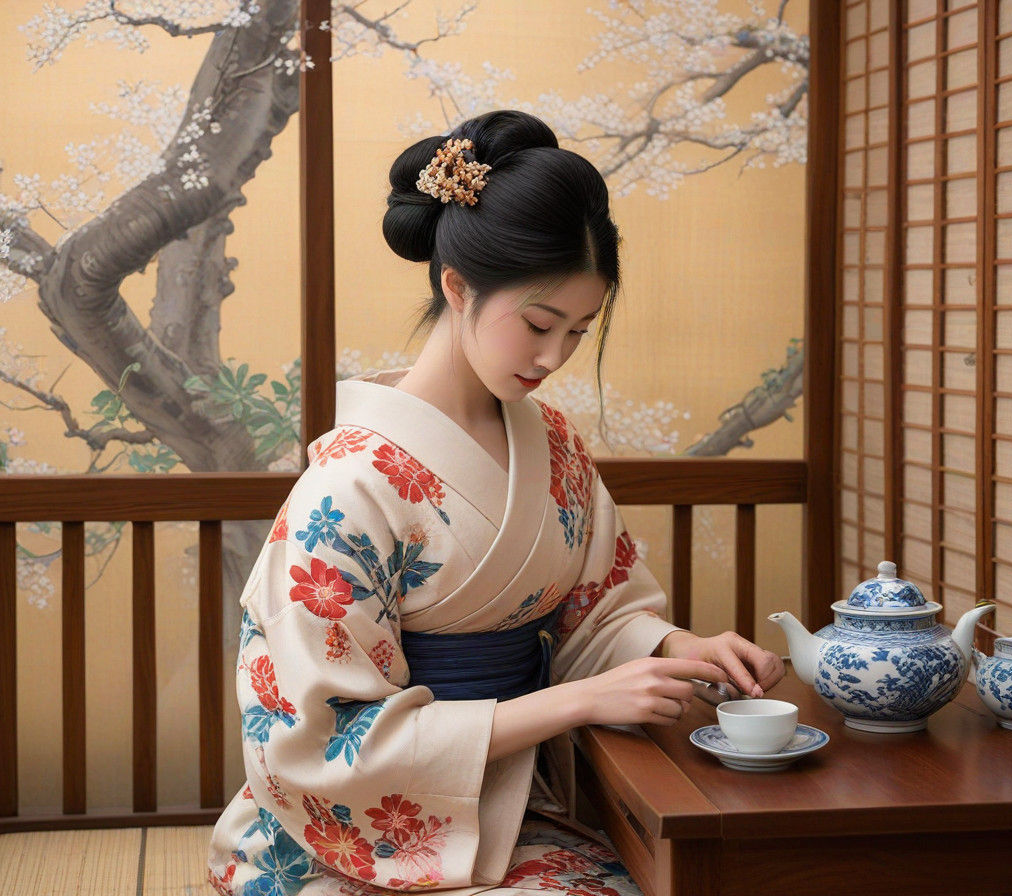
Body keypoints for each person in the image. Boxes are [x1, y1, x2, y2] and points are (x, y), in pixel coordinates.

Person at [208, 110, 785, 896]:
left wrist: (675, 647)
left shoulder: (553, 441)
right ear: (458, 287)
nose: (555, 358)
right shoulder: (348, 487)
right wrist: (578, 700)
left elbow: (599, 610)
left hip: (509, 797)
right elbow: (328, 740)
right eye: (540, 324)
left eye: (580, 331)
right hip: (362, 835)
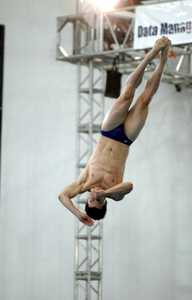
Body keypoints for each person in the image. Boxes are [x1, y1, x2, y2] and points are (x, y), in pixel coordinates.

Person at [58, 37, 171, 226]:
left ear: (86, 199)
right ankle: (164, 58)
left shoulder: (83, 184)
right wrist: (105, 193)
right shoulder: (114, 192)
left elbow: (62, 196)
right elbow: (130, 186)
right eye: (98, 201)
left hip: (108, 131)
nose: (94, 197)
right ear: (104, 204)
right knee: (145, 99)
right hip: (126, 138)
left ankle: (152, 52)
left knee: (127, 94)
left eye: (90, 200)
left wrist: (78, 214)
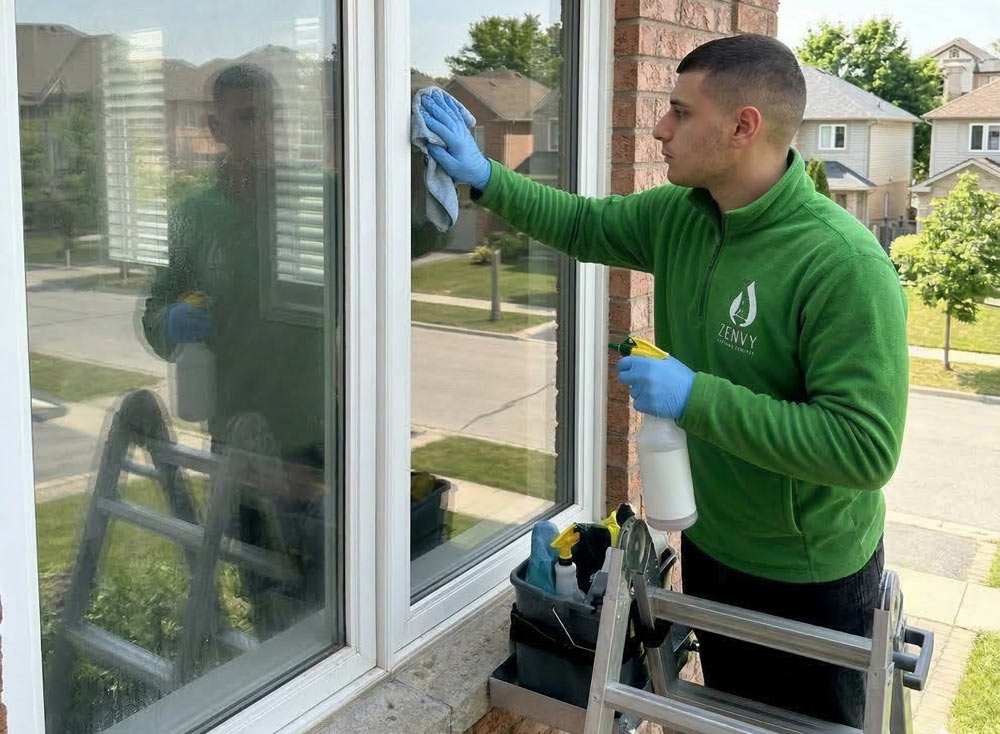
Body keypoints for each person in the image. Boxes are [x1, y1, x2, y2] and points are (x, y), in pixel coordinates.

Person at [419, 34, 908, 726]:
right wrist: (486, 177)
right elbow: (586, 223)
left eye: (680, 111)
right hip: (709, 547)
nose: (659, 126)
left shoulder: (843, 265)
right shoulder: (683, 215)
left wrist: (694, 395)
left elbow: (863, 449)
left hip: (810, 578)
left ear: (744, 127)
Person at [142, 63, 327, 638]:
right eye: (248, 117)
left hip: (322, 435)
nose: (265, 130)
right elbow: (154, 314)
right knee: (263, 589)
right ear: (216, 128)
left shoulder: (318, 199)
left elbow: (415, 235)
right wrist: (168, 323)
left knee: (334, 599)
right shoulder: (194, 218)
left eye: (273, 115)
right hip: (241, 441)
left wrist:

◆ ◆ ◆ ◆

What this task involves
Transcribe the whole listing exactly as it stands, apart from the pictures.

Expected answer
Body keypoints for each person in the image. Boxes are [x1, y1, x2, y2] and points are (x, y), in pixel coordinates.

Person at [208, 110, 785, 896]:
left wrist: (675, 647)
left shoulder: (553, 441)
right ear: (458, 287)
nose: (555, 358)
right shoulder: (348, 487)
right wrist: (578, 700)
left elbow: (599, 610)
left hip: (509, 797)
right elbow: (328, 740)
right eye: (540, 324)
left eye: (580, 331)
right hip: (362, 835)
Body keypoints for each person in the image. Boxes are [x1, y1, x2, y2] and points are (x, y), in pixel coordinates.

Person at [58, 37, 171, 226]:
left ear: (86, 199)
right ankle: (164, 58)
left shoulder: (83, 184)
right wrist: (105, 193)
right shoulder: (114, 192)
left elbow: (62, 196)
right elbow: (130, 186)
right eye: (98, 201)
left hip: (108, 131)
nose: (94, 197)
right ear: (104, 204)
right knee: (145, 99)
right hip: (126, 138)
left ankle: (152, 52)
left knee: (127, 94)
left eye: (90, 200)
left wrist: (78, 214)
Body keypoints for each person in the image. Boxes are [x1, y1, x2, y2] and points are (x, y), in pixel coordinates.

Person at [419, 34, 908, 726]:
right wrist: (486, 177)
right elbow: (586, 223)
left eye: (680, 111)
right hip: (709, 547)
nose: (659, 126)
left shoulder: (843, 265)
right shoulder: (683, 215)
left wrist: (694, 395)
left elbow: (863, 449)
left hip: (810, 578)
left ear: (744, 127)
Person at [142, 63, 327, 638]:
right eye: (248, 117)
left hip: (322, 435)
nose: (265, 130)
right elbow: (154, 314)
right knee: (263, 589)
right ear: (216, 128)
left shoulder: (318, 199)
left elbow: (415, 235)
right wrist: (168, 323)
left knee: (334, 599)
right shoulder: (194, 218)
left eye: (273, 115)
right hip: (241, 441)
left wrist:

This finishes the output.